• INFORMATION PROVIDED:
________________________
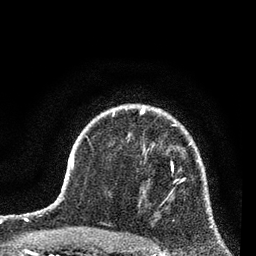
Breast MRI (dynamic contrast-enhanced), one axial slice. Position 57 of 80 along the scan axis. Cropped to one breast. Dynamic contrast-enhanced series, time point 2 of 7 at this slice position (early post-contrast). 3 T. TE 2.2 ms, TR 5.4 ms. 256 × 256 image matrix. Female patient.
Annotated regions visible in this slice (semi-automatic segmentation, software-assisted and operator-edited):
- enhancing-tissue mask used for the functional tumour volume (all voxels passing the contrast-enhancement thresholds inside the analysis volume; usually the tumour): bounding box <163,161,178,202> (left, top, right, bottom; pixels)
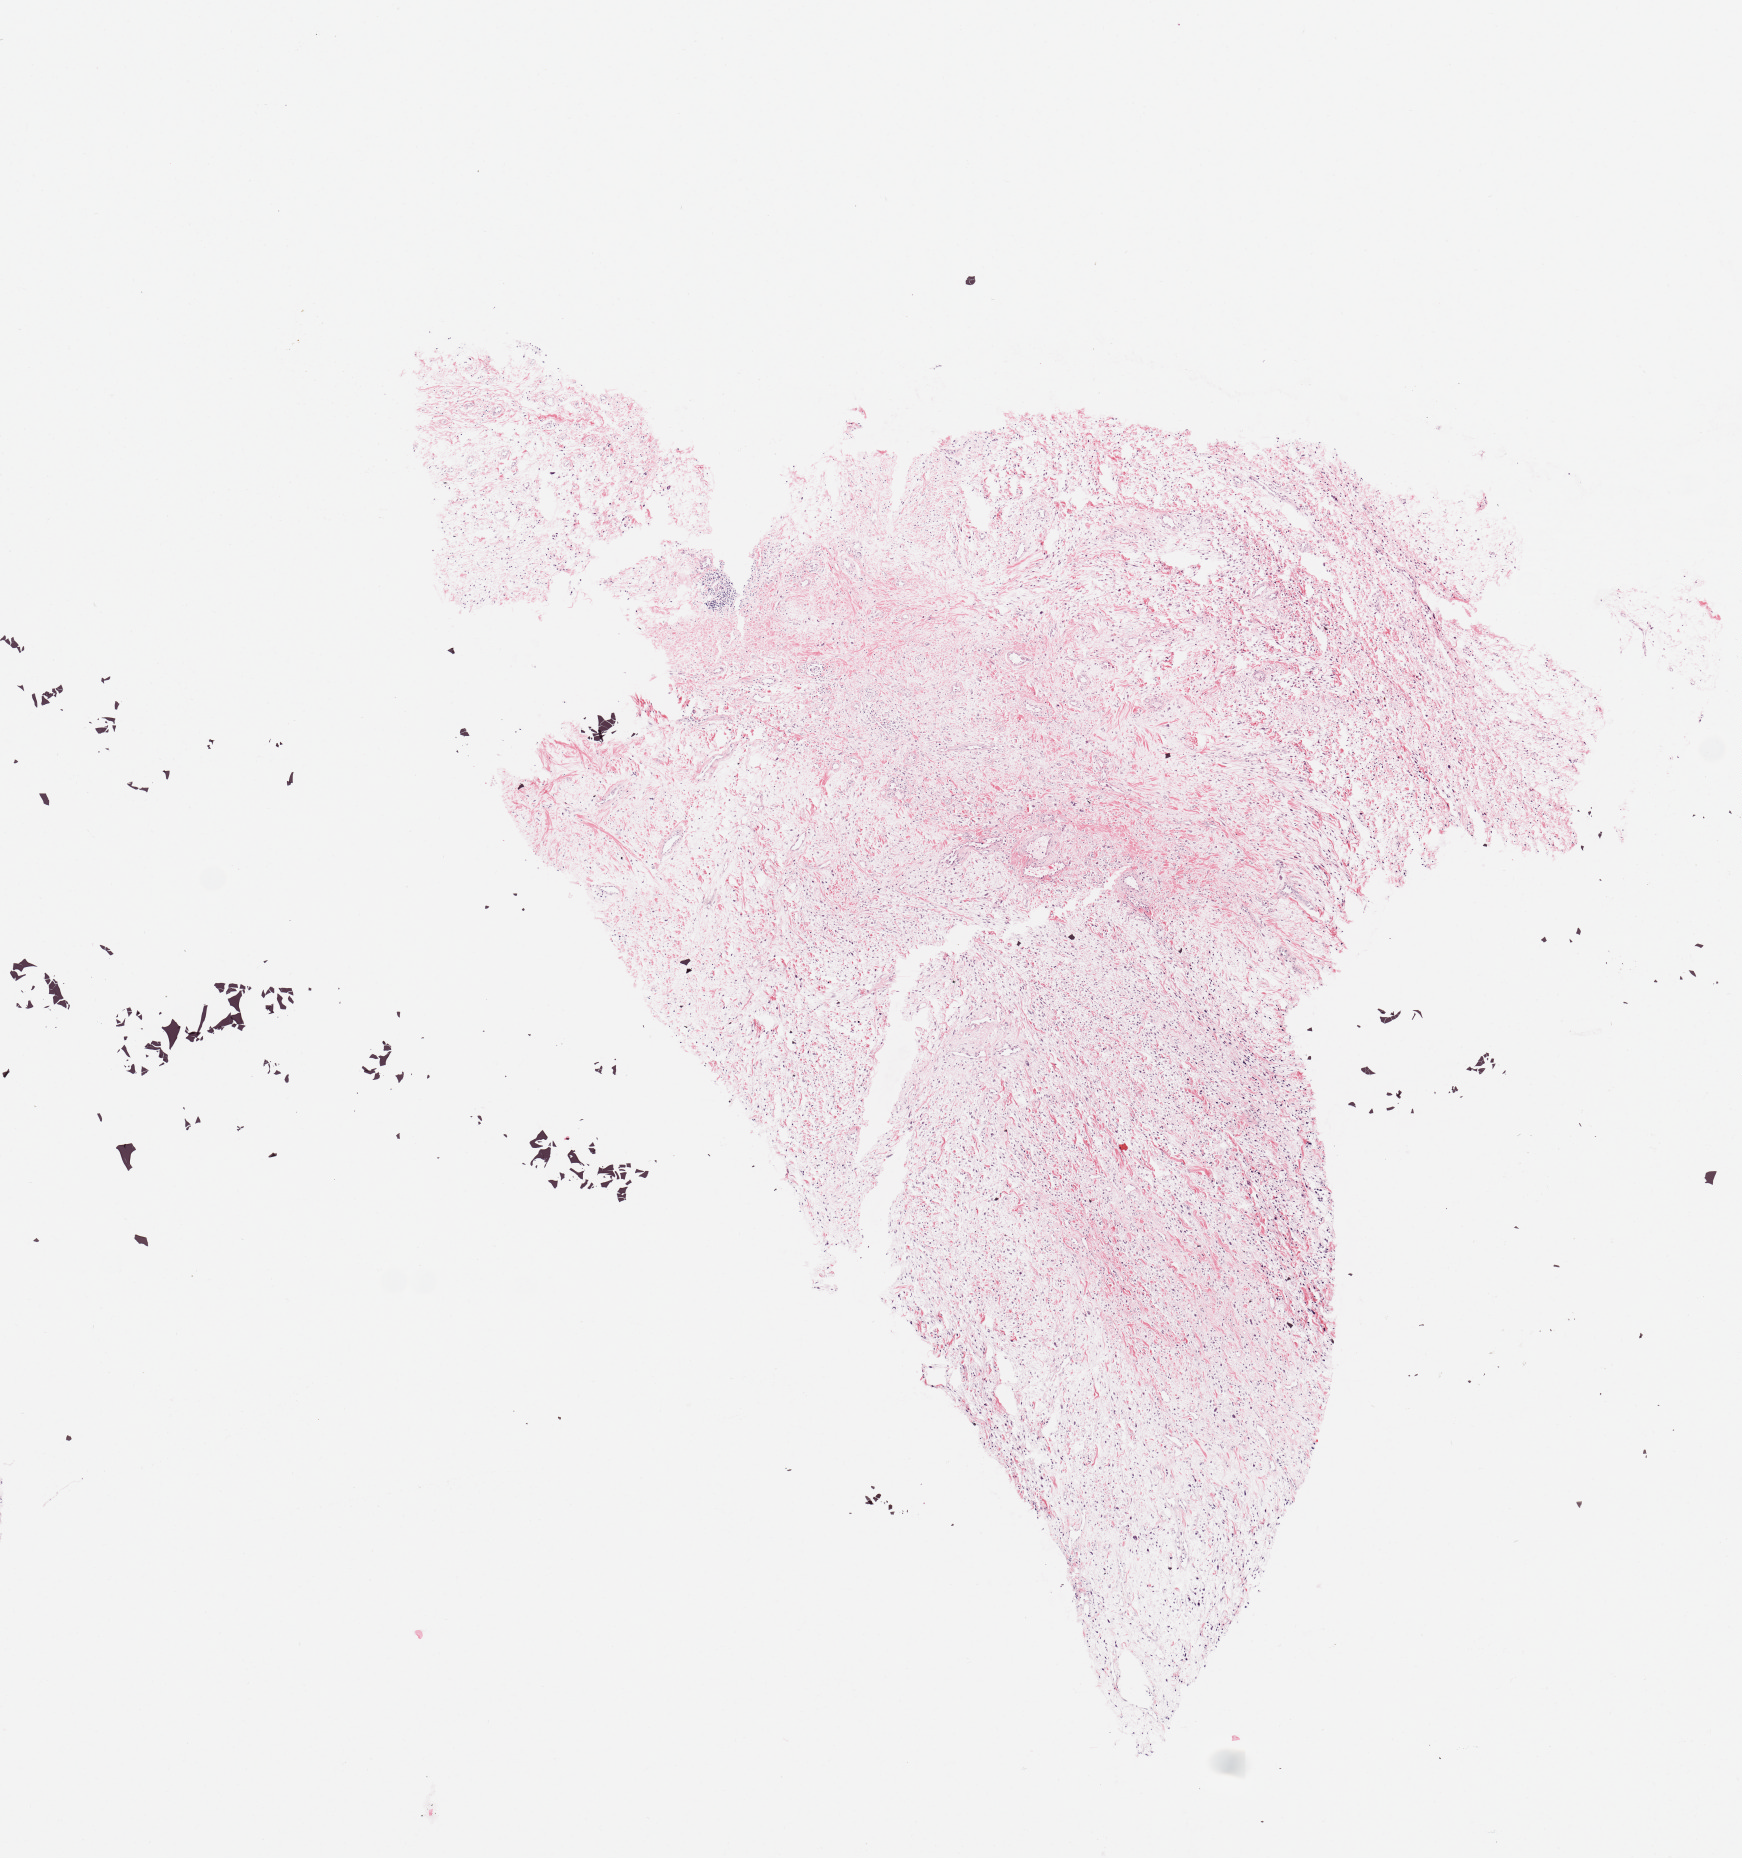
H&E whole-slide image, a low-resolution overview of the entire scanned area, about 6.9 x 7.3 mm, tumour tissue sample. Patient: male, age 67 years.
* patient diagnosis (cohort enrolment): sarcoma (site not recorded at cohort level)
* primary tumour site (as recorded): lower extremity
________________________
• EXERCISE DIRECTIONS: Output the material word for word. Pictures do not go in.

• EXERCISE RESULT:
Breast MRI (dynamic contrast-enhanced), one axial slice. Position 57 of 80 along the scan axis. Cropped to one breast. Dynamic contrast-enhanced series, time point 2 of 7 at this slice position (early post-contrast). 3 T. TE 2.2 ms, TR 5.4 ms. 256 × 256 image matrix. Female patient.
Annotated regions visible in this slice (semi-automatic segmentation, software-assisted and operator-edited):
- enhancing-tissue mask used for the functional tumour volume (all voxels passing the contrast-enhancement thresholds inside the analysis volume; usually the tumour): bounding box <163,161,178,202> (left, top, right, bottom; pixels)
H&E whole-slide image, a low-resolution overview of the entire scanned area, about 6.9 x 7.3 mm, tumour tissue sample. Patient: male, age 67 years.
* patient diagnosis (cohort enrolment): sarcoma (site not recorded at cohort level)
* primary tumour site (as recorded): lower extremity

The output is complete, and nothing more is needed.